Par ailleurs, les découvertes de l’histoire, les précisions apportées par la connaissance des langues anciennes, la critique des sources ne sont pas sans importance pour rendre justice à la complexité des textes, à leur variété, à leurs perspectives différentes sur le Christ. Face à ces apports, il ne convient pas d’être a priori critiques et sceptiques. Nous sommes sûrs qu’aucune découverte ne remettra vraiment en cause la foi de l’Église sur son Sauveur. Mais, d’un autre côté, nous avons besoin de toutes les ressources disponibles nourrir notre connaissance du Christ.

La théologie nous permet de penser Jésus dans le jeu trinitaire, elle nous empêche de le séparer jamais du lieu natif d’où il parle et à partir duquel deviennent intelligibles son être et sa mission.


Une vie de prière

Rien ne se fera sans une compréhension en profondeur du mystère du Christ qui suppose une méditation assidue, et, pratiquement, une vie d’oraison.

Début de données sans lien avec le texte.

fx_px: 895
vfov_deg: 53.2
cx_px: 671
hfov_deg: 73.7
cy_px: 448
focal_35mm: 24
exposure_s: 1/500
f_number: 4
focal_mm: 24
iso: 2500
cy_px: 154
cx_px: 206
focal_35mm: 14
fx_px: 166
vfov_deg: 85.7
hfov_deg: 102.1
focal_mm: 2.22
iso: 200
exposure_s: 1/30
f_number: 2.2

Celle-ci vient rejoindre Jésus dans tout ce qu’il est, mais d’abord dans son humanité sainte, par laquelle il s’est mis à notre portée. Le priant qui se tourne vers le Christ ne pense pas à un être mort il y a deux mille ans, mais bien à un vivant qui est là tout près de lui, avec toute la richesse de son être. Jésus ressuscité récapitule dans son cœur toutes les étapes de sa vie sur terre, on peut donc s’attacher, tour à tour et selon l’élan de notre âme, à tel ou tel « mystère », à tel ou tel moment, à tel ou tel « état », qui perdure dans le Christ glorieux.

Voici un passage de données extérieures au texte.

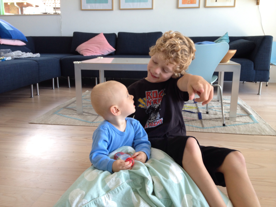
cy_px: 104
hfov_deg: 52.6
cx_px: 138
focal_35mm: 35
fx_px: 279
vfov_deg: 40.7
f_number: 2.4
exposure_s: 1/60
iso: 50
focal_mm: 4.28
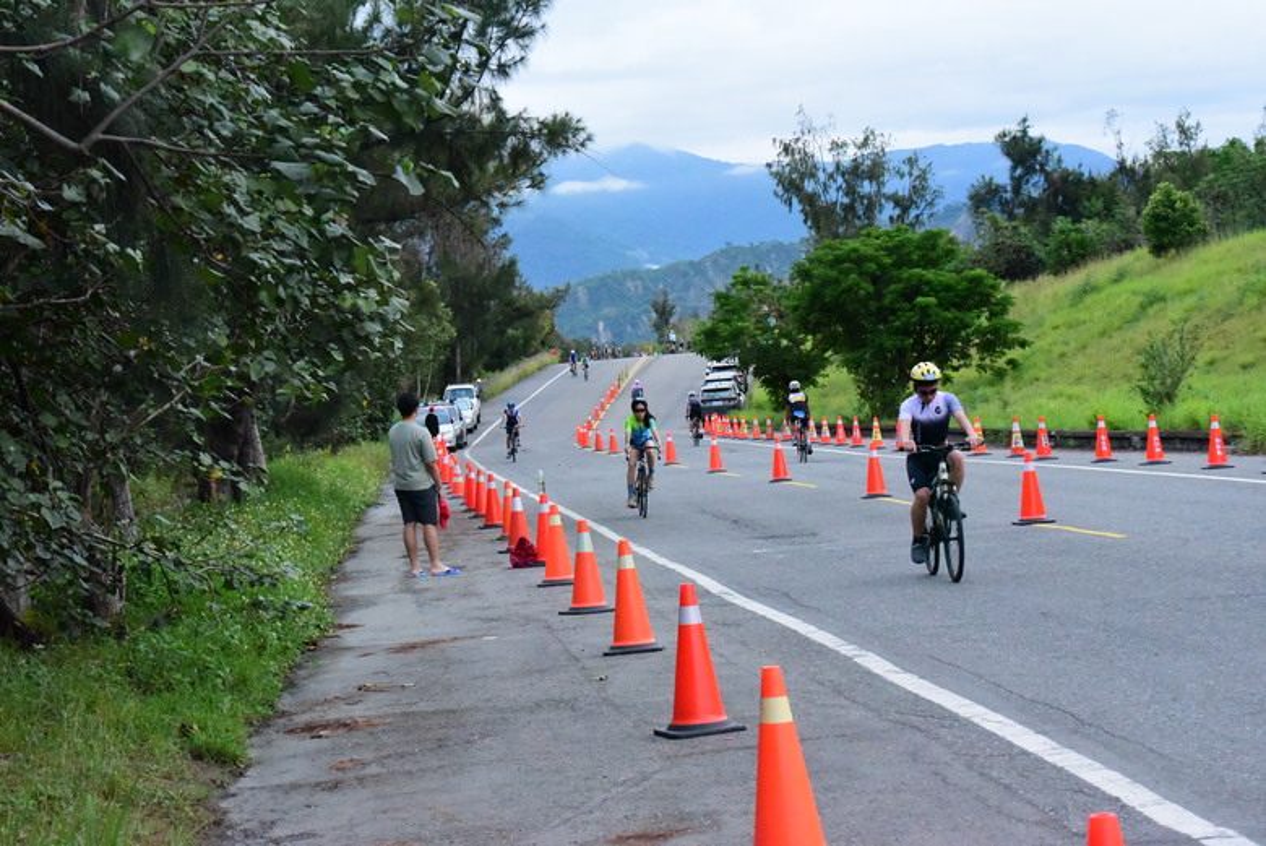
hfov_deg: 21.4
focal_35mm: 95
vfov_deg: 14.4
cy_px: 423
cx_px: 633
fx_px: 3343
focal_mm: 95
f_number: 11
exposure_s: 1/2000
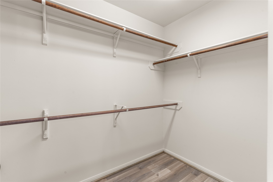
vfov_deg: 73.7
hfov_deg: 96.7
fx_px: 121
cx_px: 136
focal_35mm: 16
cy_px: 91
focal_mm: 16
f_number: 9
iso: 250
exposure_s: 2.5
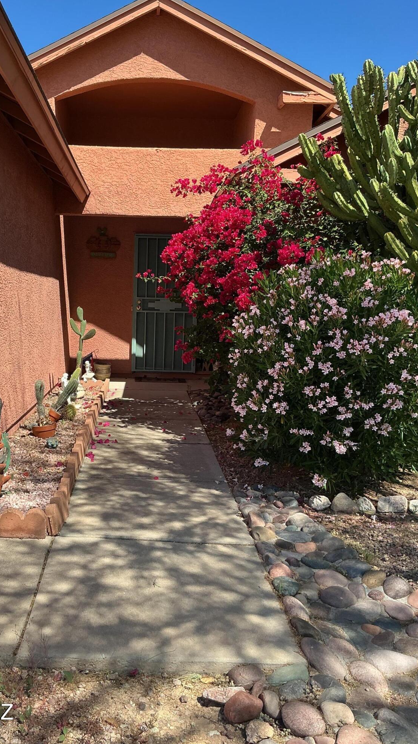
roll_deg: -1.4
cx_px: 141
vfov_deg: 61.0
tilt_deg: -6.9
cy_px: 370
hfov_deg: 36.3
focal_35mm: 32
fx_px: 631
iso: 25
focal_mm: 3
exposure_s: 1/1035
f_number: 1.8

En réalité, chacun de ces mystères nous fait contempler la divinité, non pas à côté de, au dessus, mais dans son humanité. Chacun nous donne Jésus tout entier mais à travers une facette particulière, un moment distinct, sur lequel notre esprit peut se fixer. Il ne s’agit pas de s’arrêter seulement à des perfections abstraites (bonté, sagesse etc ...), mais de voir, dans le concret d’un rencontre, d’une parole, d’un soupir, la manière unique et proprement divine dont Jésus se saisit de notre nature pour se l’approprier. Nous savons que la grâce de ce moment n’est pas une sensation fugace, mais que, par l’Esprit qui nous en fait l’exégèse de l’intérieur, il s’imprime en nous et nous rend peu à peu participants de sa nature divine.

Cette connaissance amoureuse du Christ est la plus vraie, même si elle se fait dans une relative obscurité. Elle s’éprouve comme une rencontre où le Christ nous dépasse et nous mène toujours plus loin, nous faisant sentir que nos représentations ont toujours quelque chose d’inadéquat, et mettant en tension les termes qui nous ont aidés à évoquer quelque chose de lui : force et faiblesse, grandeur et petitesse, justice et amour, etc... La synthèse qui se trouve mystérieusement réalisée en lui ne nous est accessible qu’en acceptant de perdre la mesure et de nous engager dans une rencontre plus profonde...


Avenir de la connaissance du Christ

Fortement appuyée sur une vie de foi et d’amour, la connaissance du Christ qu’éprouve le chrétien n’est pourtant qu’une ébauche de ce que sera la vision face à face. Mais elle participe déjà à son immédiateté : le Christ se donne déjà réellement à l’âme qui le cherche, toutefois celle-ci est encore incapable d’en profiter pleinement, encombrée qu’elle est encore de son existence partagée, non encore totalement réunifiée en Dieu. Elle soupire après ce jour où elle connaîtra « comme elle est connue » (1 Co 13,12), et en attendant elle dit, avec l’Épouse, poussée par l’Esprit : « viens ! » (Ap 22,17).

P. Michel Gitton, ordonné prêtre en 1974, membre de la communauté apostolique Aïn Karem.

[1] Voir Résurrection, n°114-115, p. 79-102 (sur l’ouvrage tiré de la série Jésus après Jésus, 2004) et n° 128, p. 63-85 (sur la série Apocalypse, diffusée en déc. 2008).

[2] Herméneutique : art d’interpréter les textes anciens (Petit Larousse).